The Public Option Roach Motel

The Healthcare Reform Bill proposed by Senator Baucus is an incomparably cynical piece of legislation creating a time bomb that will eventually destroy all private health insurance.  Some of the inner workings the proposed legislation uses to set the fuse on the bomb independently offer a fascinating glimpse into the legislative soul of the majority party. If only the Senate would put this much cynicism into dealing with the Russians, where it could really be used, as opposed to inflicting healthcare reform on the American people.

On the inflation side, the proposed legislation will inevitably lead to sharply higher healthcare costs because it mandates or results in (1) more coverage requirements per person; (2) more people covered; (3) fewer doctors per patient to provide care; (4) more adverse selection; (5) tort lawyers being unreformed and unrepentant; (6) sharply higher healthcare unionization; and (7) foregoes stimulating private interstate competition to mention just a few.

Given the healthcare mandates listed above, we can expect inflation in healthcare to sharply exceed general inflation as measured by the CPI because the CPI includes smart, non-union private sector companies like WalMart, Google, and CVS seeking to reduce costs in the economically rational private economy which has to compete internationally while healthcare is overwhelmingly a domestic service industry with "reform" designed to further shield it from competition. We saw this at work last year. According to the BLS, the CPI rose about 0.1% last year while Kaiser Permanente estimates the comparable rise in the cost of the average family health insurance was 5% plan to $13,375.

The progressive Commonwealth Fund acknowledges these inflationary forces and uses them to project that without healthcare reform, the national average health insurance family premium will rise from $ 12,298 in 2008 to $ 23,842 in 2020, but will settle down to only $ 21,271 by then with reform.

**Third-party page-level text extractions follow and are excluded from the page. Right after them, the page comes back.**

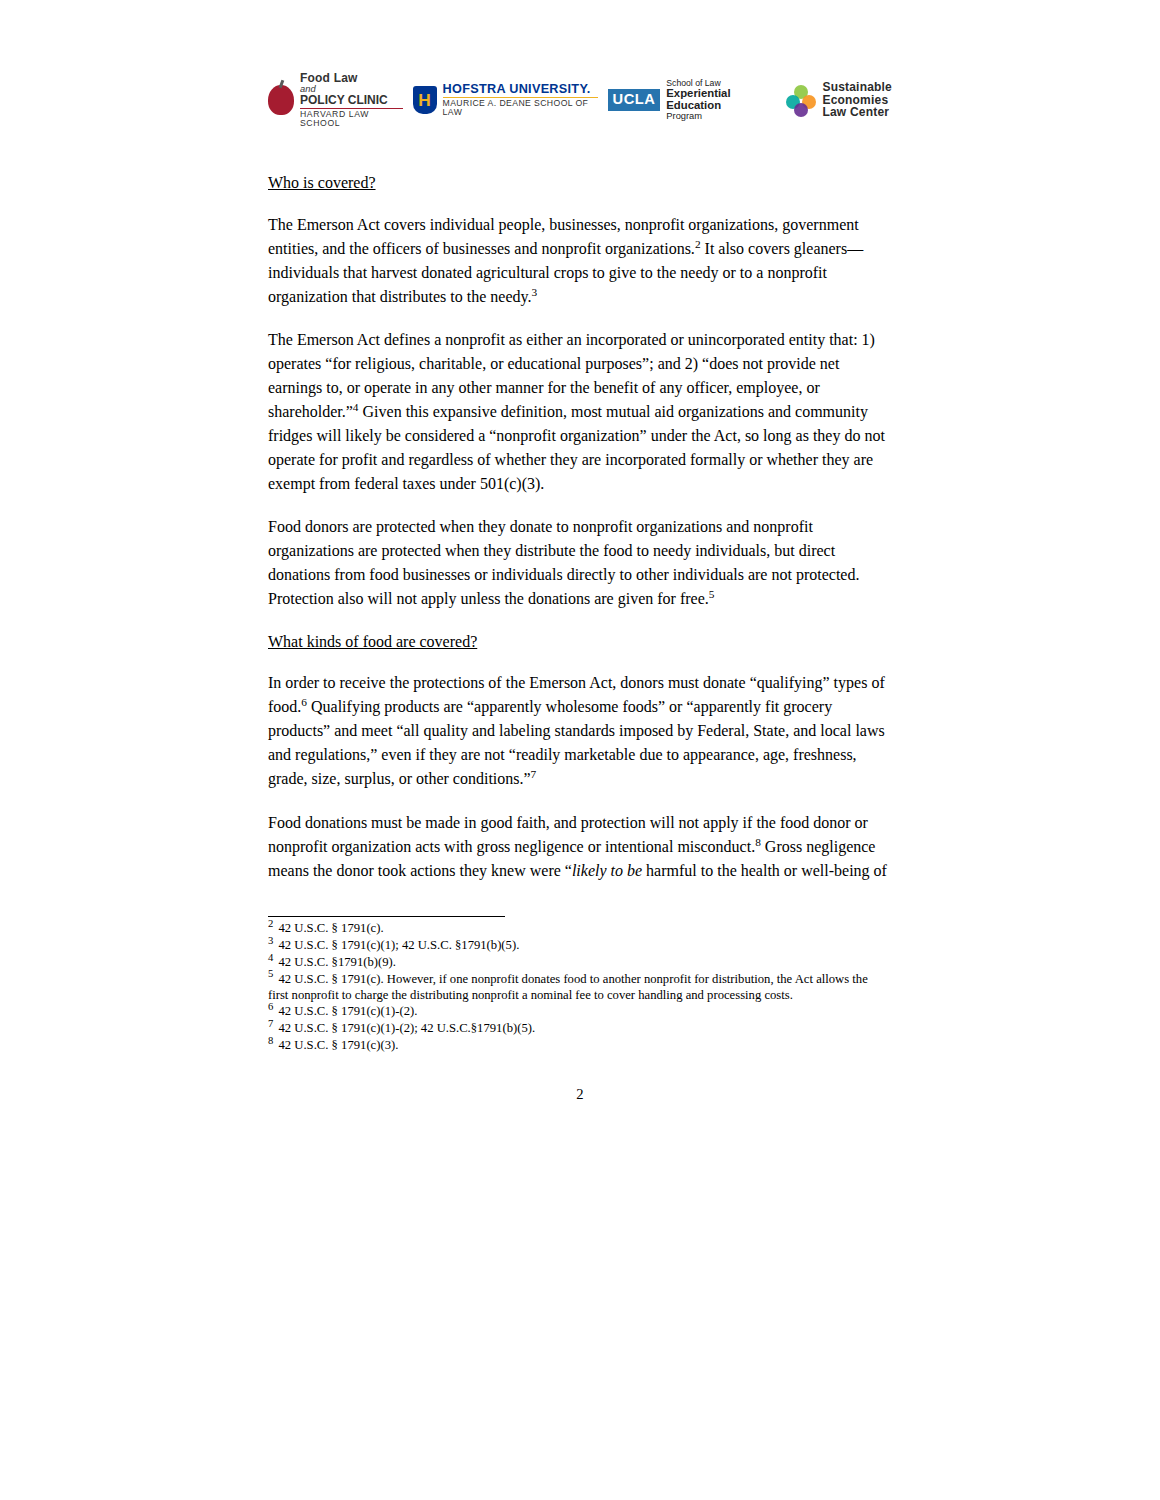Food Law
and
POLICY CLINIC
HARVARD LAW SCHOOL
H
HOFSTRA UNIVERSITY.
MAURICE A. DEANE SCHOOL OF LAW
UCLA
School of Law
Experiential Education
Program
Sustainable
Economies
Law Center
Who is covered?
The Emerson Act covers individual people, businesses, nonprofit organizations, government entities, and the officers of businesses and nonprofit organizations.2 It also covers gleaners—individuals that harvest donated agricultural crops to give to the needy or to a nonprofit organization that distributes to the needy.3
The Emerson Act defines a nonprofit as either an incorporated or unincorporated entity that: 1) operates “for religious, charitable, or educational purposes”; and 2) “does not provide net earnings to, or operate in any other manner for the benefit of any officer, employee, or shareholder.”4 Given this expansive definition, most mutual aid organizations and community fridges will likely be considered a “nonprofit organization” under the Act, so long as they do not operate for profit and regardless of whether they are incorporated formally or whether they are exempt from federal taxes under 501(c)(3).
Food donors are protected when they donate to nonprofit organizations and nonprofit organizations are protected when they distribute the food to needy individuals, but direct donations from food businesses or individuals directly to other individuals are not protected. Protection also will not apply unless the donations are given for free.5
What kinds of food are covered?
In order to receive the protections of the Emerson Act, donors must donate “qualifying” types of food.6 Qualifying products are “apparently wholesome foods” or “apparently fit grocery products” and meet “all quality and labeling standards imposed by Federal, State, and local laws and regulations,” even if they are not “readily marketable due to appearance, age, freshness, grade, size, surplus, or other conditions.”7
Food donations must be made in good faith, and protection will not apply if the food donor or nonprofit organization acts with gross negligence or intentional misconduct.8 Gross negligence means the donor took actions they knew were “likely to be harmful to the health or well-being of
2 42 U.S.C. § 1791(c).
3 42 U.S.C. § 1791(c)(1); 42 U.S.C. §1791(b)(5).
4 42 U.S.C. §1791(b)(9).
5 42 U.S.C. § 1791(c). However, if one nonprofit donates food to another nonprofit for distribution, the Act allows the first nonprofit to charge the distributing nonprofit a nominal fee to cover handling and processing costs.
6 42 U.S.C. § 1791(c)(1)-(2).
7 42 U.S.C. § 1791(c)(1)-(2); 42 U.S.C.§1791(b)(5).
8 42 U.S.C. § 1791(c)(3).
2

I believe these numbers dramatically understate the inflationary forces at work in healthcare driven by government intervention. For example, unionized employees now only account for 10% of all healthcare workers. A recent study by the Heritage Foundation shows that the average unionized government worker makes double what the average private sector worker makes. If the SEIU can use healthcare reform, card check and mandatory arbitration to drive unionization to, say, 30% of all healthcare workers, 5% annual real price increases in health insurance costs will seem like the good old days.

There are other insufficiently addressed problems with unionized government workers providing healthcare. Some of it has been quite forcefully said: chances of survival of cancers and other life-threatening diseases are much greater in the U.S., than, say, in England or Canada, where rationing plays the main role in holding down costs. That is to say, some of healthcare savings may be paid for with higher mortality. And some of it is completely unaddressed except as mundane references to the DMV.  Waiting times for every aspect of healthcare will expand to the point of outrage. Workers who used to be paid $15 an hour will now be paid $25 or $30 per hour to see patients whose time will increasingly be deemed worthless in the government's weighing of costs and benefits. Time will no longer be money for patients, only for the workers.

As these inflationary forces grow, and families begin to drop out of the private plans and seize the government option, the insurance companies will likely experience extreme adverse selection, driving premiums higher, accelerating the loss of insurance pool members, and setting up a vicious cycle which will eventually make the public option the only game in town.

Thankfully, Senator Baucus has completely changed the label of the "public option" to an insurance "cooperative" founded [and run] by the federal government and open only to new entities without existing insurance experience. Guided perhaps by the Commonwealth Fund projections of $21,271 for insurance for the average family, Senator Baucus created a "luxury" excise tax for all payments above $ 21,000 per year. . Given the real growth in healthcare costs, by 2020, the average family may easily be paying 25% of their income for healthcare.

The proposed bill leaves room for debate over whether private insurers will be wiped out as early as 2014 or as late as 2022. Of course, long before that the share prices of the private insurers will decline as the stock market discounts when they might be completely forced out of business. What is so stylish in Senator Baucus' proposal view is that it operates like the Alternative Minimum Tax (AMT), but on steroids. The AMT affected just a few hundred tax payers in its first year and took 40 years to swallow most deductions used by, say, [half] of America's meaningful income taxpayers. In contrast, according the Wall Street Journal, the Mercer Group estimates Senator Baucus' bill starts with 14% of health insurance contracts triggering the luxury tax on day one.

The Baucus proposal tidies things up within a decade. It allows President Obama, former Editor in Chief of Harvard Law Review, to say, "...if you like your insurance plan, no one will force you to change it." Of course, if your private insurance company is forced out of business by a combination of new burdens, dramatically higher taxes, and no access to fresh capital, well no one forced you.